**WHAT THE TASK ASKS**
Copy out all of the records below word for word, leaving out the pictures.

**ENTRIES PROVIDED**
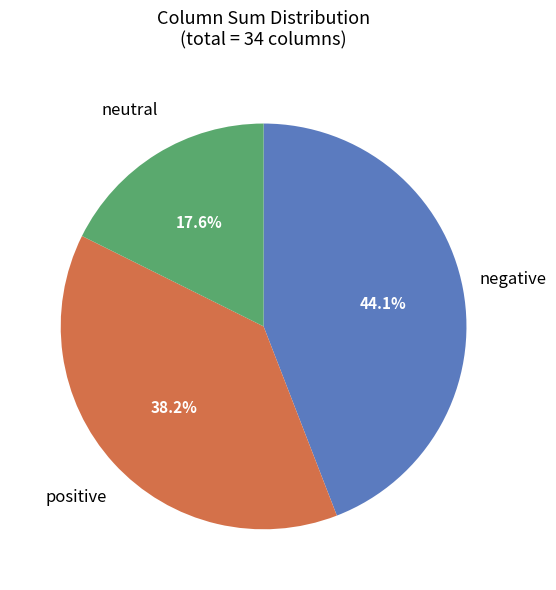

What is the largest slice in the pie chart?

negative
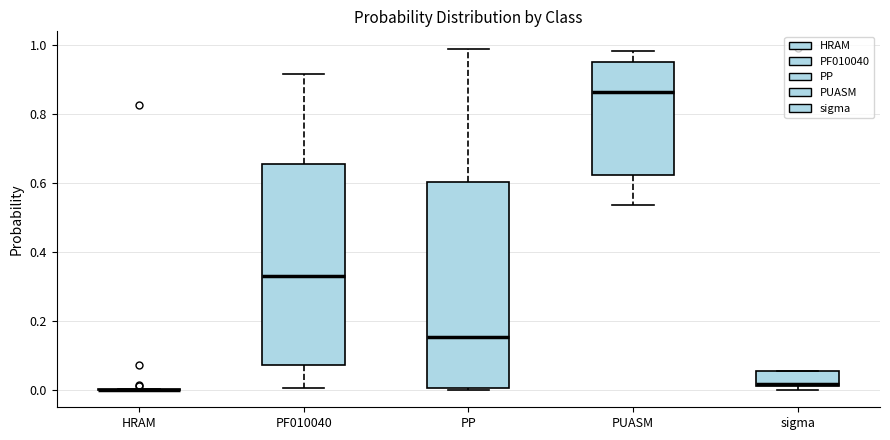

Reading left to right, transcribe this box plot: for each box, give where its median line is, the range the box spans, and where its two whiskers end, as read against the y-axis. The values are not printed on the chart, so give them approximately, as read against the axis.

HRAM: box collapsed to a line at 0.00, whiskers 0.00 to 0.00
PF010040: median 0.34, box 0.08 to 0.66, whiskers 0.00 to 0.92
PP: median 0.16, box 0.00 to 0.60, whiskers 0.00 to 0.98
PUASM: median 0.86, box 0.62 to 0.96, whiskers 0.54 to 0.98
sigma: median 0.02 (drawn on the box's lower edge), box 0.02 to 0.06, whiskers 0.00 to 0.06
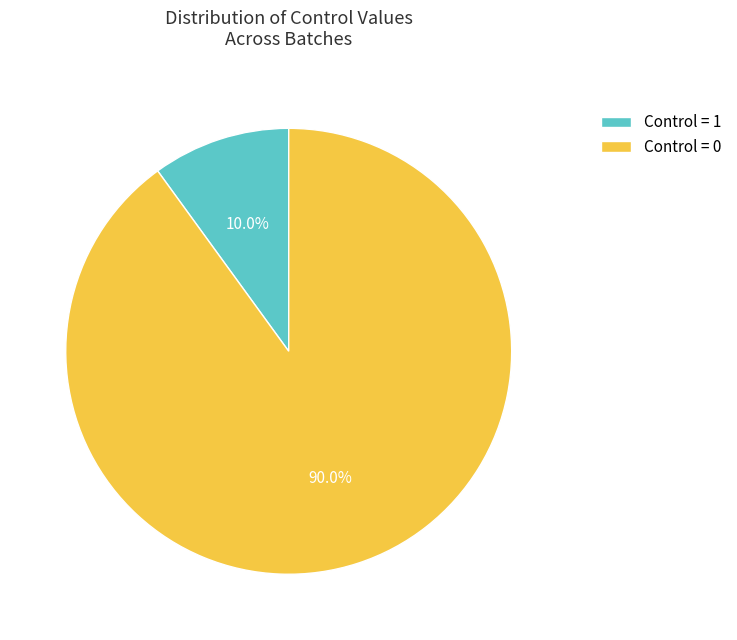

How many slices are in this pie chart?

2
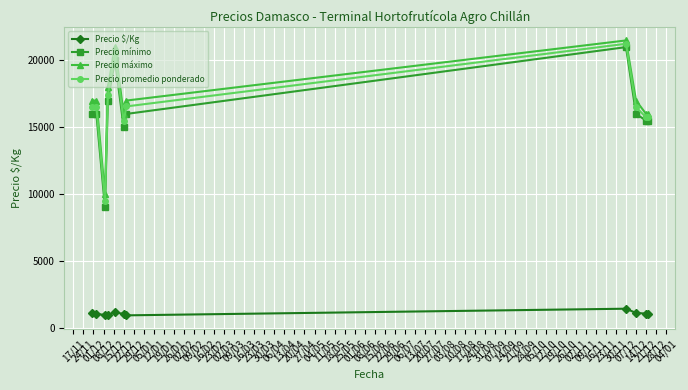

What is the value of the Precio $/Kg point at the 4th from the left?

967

**TASK RESPONSE**
What is the largest slice in the pie chart?

negative

Reading left to right, transcribe this box plot: for each box, give where its median line is, the range the box spans, and where its two whiskers end, as read against the y-axis. The values are not printed on the chart, so give them approximately, as read against the axis.

HRAM: box collapsed to a line at 0.00, whiskers 0.00 to 0.00
PF010040: median 0.34, box 0.08 to 0.66, whiskers 0.00 to 0.92
PP: median 0.16, box 0.00 to 0.60, whiskers 0.00 to 0.98
PUASM: median 0.86, box 0.62 to 0.96, whiskers 0.54 to 0.98
sigma: median 0.02 (drawn on the box's lower edge), box 0.02 to 0.06, whiskers 0.00 to 0.06

How many slices are in this pie chart?

2

What is the value of the Precio $/Kg point at the 4th from the left?

967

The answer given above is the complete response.